Arrow keys on mobile? :) Seems like an edge case, but we should definitely test for potential weirdness.

I guess it's uncommon, but I'm not sure if it's an ignorable edge case, maybe it is… I was thinking of things like:

Oh, to be clear, I've not tested anything I'm talking about here, so I might be wrong about everything.

A CSS solution would be great, but I remember we did consider this back in the early days and there were quite a few of edge cases that were considered deal breakers, browser support (its much better now though) and concerns around performance (potentially unfounded) .

This also reminds me MobileFrontend needs an ADR to help us keep track of why decisions get made.
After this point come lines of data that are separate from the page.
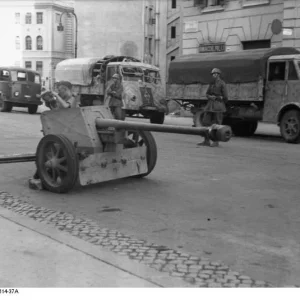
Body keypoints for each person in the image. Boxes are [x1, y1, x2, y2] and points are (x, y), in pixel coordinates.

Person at [30, 81, 78, 186]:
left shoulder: (72, 98)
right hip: (60, 128)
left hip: (69, 130)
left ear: (65, 89)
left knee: (51, 151)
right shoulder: (63, 98)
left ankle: (40, 176)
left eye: (60, 90)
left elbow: (65, 107)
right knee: (51, 151)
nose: (59, 92)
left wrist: (56, 96)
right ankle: (41, 175)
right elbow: (57, 110)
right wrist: (49, 100)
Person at [197, 68, 228, 147]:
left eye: (216, 74)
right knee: (205, 121)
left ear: (218, 75)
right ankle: (206, 140)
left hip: (218, 105)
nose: (214, 75)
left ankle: (216, 141)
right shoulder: (211, 83)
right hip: (210, 105)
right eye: (213, 74)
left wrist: (220, 99)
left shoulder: (222, 83)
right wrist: (211, 97)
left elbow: (225, 96)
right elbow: (207, 94)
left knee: (217, 123)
Possibly we can make one retroactively as part of this re-evaluation?

As for accessibility, keyboard shortcuts work with flex box, however can be a little jarring as the tab order doesn't reflect the visual order (I was wondering on another project I work on if this is actually a problem but didn't reach any conclusions > https://github.com/internetarchive/openlibrary/issues/1963 ).

Browser seems to be pretty good now, covering most of our support browsers: https://www.caniuse.com/#search=flex

Cursoring works fine, I'm sure it "breaks" tab order slightly, but that is a small price to pay.

there were quite a few of edge cases that were considered deal breakers

That might rule out the pure CSS solution, but the one where we and a class or two to the lead paragraph and/or infobox should be able to produce the same results.

T225936 has been fixed with a different approach, I don't think we're planning to work on this soon.

See T262093. I don't think a CSS solution for this exists given the complexity of wikitext-generated content.